- Opening Delimiter -

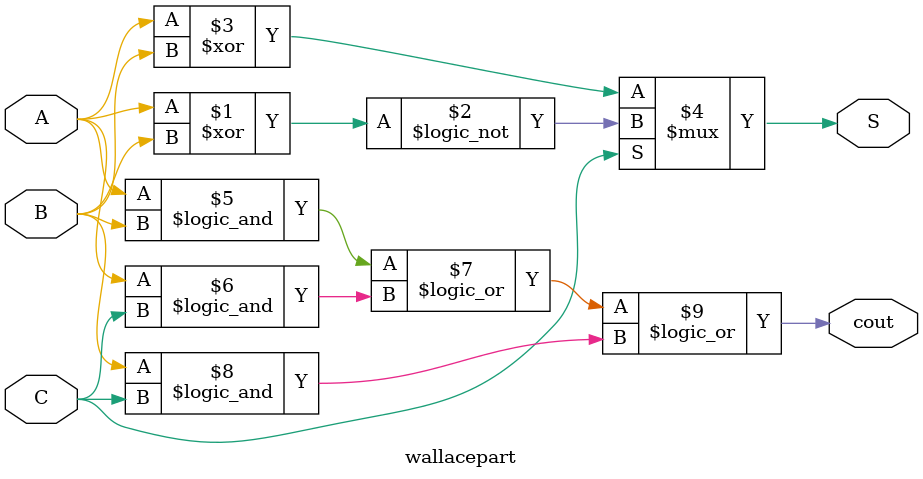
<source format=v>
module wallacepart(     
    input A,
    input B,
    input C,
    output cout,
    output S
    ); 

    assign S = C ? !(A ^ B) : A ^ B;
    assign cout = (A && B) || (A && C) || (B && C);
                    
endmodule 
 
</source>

- Closing Delimiter -
- Opening Delimiter -

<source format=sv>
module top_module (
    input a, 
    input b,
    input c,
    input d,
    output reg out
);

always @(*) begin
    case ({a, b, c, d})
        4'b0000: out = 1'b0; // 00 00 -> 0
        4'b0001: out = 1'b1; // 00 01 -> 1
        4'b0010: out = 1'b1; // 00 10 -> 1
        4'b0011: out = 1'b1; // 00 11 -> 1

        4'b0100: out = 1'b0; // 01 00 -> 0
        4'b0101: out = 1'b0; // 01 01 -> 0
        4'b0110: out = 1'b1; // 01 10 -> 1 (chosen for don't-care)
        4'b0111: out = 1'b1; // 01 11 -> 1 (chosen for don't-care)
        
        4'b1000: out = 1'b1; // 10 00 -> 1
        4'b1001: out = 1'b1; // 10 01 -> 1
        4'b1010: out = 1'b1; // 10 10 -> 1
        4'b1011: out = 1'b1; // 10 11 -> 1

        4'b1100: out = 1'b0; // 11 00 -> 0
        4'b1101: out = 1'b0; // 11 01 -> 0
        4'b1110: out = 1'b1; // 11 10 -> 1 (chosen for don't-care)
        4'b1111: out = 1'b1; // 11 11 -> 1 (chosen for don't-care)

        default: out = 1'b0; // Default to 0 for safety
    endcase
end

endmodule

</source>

- Closing Delimiter -
- Opening Delimiter -

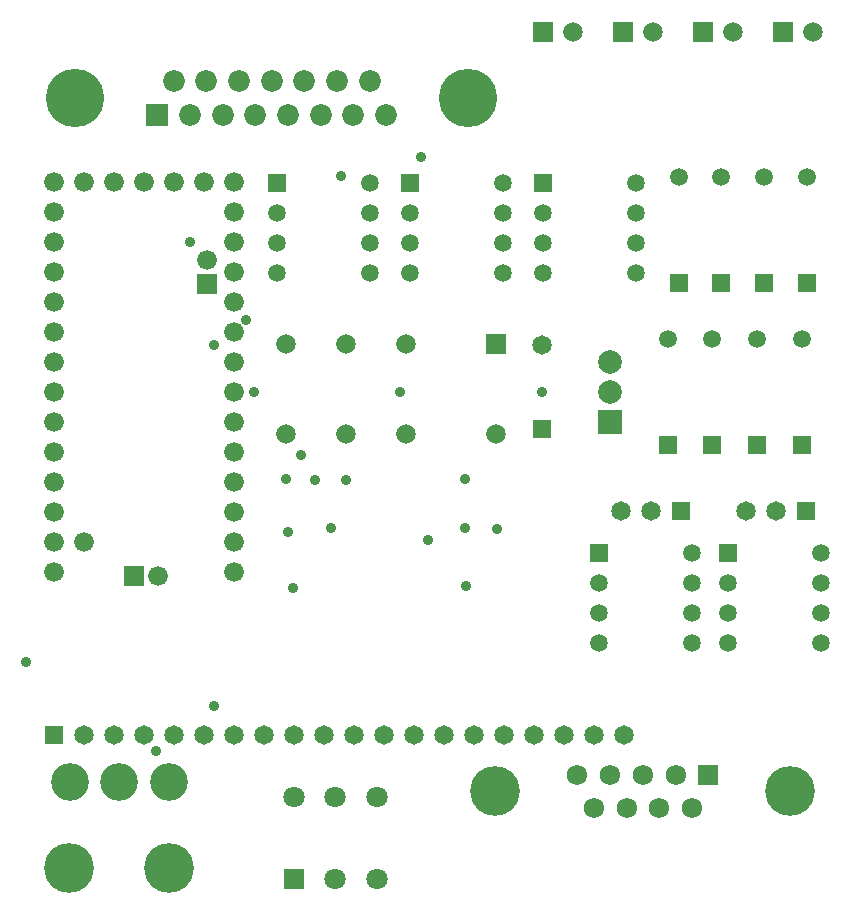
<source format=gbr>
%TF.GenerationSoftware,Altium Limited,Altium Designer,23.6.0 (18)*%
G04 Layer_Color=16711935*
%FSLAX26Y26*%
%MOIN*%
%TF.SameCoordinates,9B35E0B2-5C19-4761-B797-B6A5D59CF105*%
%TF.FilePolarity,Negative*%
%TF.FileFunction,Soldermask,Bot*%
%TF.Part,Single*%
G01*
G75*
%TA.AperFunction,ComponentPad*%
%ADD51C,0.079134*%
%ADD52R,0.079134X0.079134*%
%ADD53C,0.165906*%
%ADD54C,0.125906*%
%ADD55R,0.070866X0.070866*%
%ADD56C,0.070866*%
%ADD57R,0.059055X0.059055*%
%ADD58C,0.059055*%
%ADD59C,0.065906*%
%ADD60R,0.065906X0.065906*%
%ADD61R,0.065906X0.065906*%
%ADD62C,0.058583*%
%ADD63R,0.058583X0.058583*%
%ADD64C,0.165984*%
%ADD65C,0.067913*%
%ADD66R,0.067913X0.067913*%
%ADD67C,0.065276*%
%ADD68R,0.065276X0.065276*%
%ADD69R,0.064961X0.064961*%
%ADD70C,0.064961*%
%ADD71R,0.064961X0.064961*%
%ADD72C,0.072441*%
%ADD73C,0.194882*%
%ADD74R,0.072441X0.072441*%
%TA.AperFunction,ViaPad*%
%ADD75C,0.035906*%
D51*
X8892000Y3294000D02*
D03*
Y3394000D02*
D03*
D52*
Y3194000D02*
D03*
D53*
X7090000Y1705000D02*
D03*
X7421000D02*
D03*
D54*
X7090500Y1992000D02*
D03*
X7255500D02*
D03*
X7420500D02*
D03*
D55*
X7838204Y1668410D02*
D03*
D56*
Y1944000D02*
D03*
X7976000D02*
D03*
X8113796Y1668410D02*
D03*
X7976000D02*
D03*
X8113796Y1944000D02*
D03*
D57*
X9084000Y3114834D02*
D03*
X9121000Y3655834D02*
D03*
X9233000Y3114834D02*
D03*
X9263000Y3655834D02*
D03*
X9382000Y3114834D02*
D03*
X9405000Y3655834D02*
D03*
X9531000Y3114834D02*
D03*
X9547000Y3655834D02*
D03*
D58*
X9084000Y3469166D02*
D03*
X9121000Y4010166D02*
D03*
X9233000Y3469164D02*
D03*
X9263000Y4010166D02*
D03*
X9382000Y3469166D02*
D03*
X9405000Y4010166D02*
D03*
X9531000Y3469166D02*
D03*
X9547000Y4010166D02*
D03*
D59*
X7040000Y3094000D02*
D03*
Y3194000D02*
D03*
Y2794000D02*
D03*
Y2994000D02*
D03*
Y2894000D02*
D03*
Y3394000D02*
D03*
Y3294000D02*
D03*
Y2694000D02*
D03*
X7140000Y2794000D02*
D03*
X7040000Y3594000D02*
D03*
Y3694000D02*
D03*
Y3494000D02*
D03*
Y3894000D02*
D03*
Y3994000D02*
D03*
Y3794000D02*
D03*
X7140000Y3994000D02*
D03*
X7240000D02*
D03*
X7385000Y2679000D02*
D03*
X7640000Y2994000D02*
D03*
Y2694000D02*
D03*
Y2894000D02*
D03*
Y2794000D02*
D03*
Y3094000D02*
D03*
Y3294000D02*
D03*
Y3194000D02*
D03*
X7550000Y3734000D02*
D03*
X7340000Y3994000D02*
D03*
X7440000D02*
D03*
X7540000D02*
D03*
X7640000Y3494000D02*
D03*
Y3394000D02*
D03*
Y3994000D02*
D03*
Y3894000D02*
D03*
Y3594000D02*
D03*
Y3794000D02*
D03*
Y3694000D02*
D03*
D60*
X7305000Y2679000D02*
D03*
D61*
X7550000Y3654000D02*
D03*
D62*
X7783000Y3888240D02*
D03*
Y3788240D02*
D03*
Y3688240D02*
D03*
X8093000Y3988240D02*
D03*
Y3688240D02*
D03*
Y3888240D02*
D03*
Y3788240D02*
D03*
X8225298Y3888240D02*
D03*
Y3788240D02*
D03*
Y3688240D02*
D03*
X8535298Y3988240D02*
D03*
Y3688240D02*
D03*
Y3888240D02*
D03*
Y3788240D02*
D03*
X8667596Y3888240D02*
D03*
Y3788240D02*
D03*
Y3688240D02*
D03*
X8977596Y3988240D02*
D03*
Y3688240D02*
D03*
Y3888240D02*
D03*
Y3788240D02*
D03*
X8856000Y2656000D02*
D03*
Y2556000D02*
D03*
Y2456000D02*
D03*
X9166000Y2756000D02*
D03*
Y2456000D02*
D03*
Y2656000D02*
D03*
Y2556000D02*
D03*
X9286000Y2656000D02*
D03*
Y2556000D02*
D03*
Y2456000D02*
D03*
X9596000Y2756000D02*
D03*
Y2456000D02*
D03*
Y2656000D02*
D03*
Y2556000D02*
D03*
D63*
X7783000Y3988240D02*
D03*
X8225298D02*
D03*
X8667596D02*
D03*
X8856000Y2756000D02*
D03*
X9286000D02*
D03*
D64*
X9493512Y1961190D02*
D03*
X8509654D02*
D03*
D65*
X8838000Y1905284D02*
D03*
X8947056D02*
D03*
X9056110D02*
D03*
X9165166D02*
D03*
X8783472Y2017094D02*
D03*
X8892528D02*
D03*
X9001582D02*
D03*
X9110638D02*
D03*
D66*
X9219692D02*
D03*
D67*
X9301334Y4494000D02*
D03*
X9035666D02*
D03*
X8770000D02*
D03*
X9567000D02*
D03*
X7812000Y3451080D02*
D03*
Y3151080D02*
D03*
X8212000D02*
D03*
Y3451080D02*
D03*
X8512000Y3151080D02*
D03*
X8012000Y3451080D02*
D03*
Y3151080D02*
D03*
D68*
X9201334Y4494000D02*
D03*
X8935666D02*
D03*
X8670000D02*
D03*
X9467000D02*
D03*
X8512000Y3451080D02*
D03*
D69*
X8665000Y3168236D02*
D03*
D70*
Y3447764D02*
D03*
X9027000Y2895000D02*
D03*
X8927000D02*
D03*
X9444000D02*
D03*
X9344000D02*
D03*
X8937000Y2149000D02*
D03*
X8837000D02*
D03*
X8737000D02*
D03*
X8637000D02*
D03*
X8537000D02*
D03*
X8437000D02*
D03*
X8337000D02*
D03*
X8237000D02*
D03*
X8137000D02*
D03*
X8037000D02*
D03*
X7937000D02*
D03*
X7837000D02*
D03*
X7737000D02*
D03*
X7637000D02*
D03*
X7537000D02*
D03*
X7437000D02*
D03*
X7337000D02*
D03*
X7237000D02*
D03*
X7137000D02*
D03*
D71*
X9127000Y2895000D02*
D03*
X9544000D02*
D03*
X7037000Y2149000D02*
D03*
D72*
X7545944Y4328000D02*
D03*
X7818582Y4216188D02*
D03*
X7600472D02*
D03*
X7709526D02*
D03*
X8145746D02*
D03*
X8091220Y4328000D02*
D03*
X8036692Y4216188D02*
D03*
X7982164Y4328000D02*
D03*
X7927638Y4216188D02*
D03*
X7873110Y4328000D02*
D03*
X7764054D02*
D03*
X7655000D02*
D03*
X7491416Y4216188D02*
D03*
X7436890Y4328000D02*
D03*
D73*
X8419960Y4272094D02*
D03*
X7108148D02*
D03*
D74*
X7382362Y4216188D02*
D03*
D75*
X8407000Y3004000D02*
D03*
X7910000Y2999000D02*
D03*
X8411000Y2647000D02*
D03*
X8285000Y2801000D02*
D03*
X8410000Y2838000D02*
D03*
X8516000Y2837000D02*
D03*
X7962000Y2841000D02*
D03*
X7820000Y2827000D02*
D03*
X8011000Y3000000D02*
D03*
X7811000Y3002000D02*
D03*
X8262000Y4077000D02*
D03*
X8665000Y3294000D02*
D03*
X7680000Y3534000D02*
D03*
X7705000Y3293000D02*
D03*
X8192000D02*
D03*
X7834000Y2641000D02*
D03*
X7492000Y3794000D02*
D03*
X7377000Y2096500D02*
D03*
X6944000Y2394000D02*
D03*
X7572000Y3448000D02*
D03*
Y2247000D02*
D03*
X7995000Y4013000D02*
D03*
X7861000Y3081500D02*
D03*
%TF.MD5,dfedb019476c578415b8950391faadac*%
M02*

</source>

- Closing Delimiter -

Directive: Out of the preceding entries, pull each line that contains the word "care".

Written solution:
        4'b0110: out = 1'b1; // 01 10 -> 1 (chosen for don't-care)
        4'b0111: out = 1'b1; // 01 11 -> 1 (chosen for don't-care)
        4'b1110: out = 1'b1; // 11 10 -> 1 (chosen for don't-care)
        4'b1111: out = 1'b1; // 11 11 -> 1 (chosen for don't-care)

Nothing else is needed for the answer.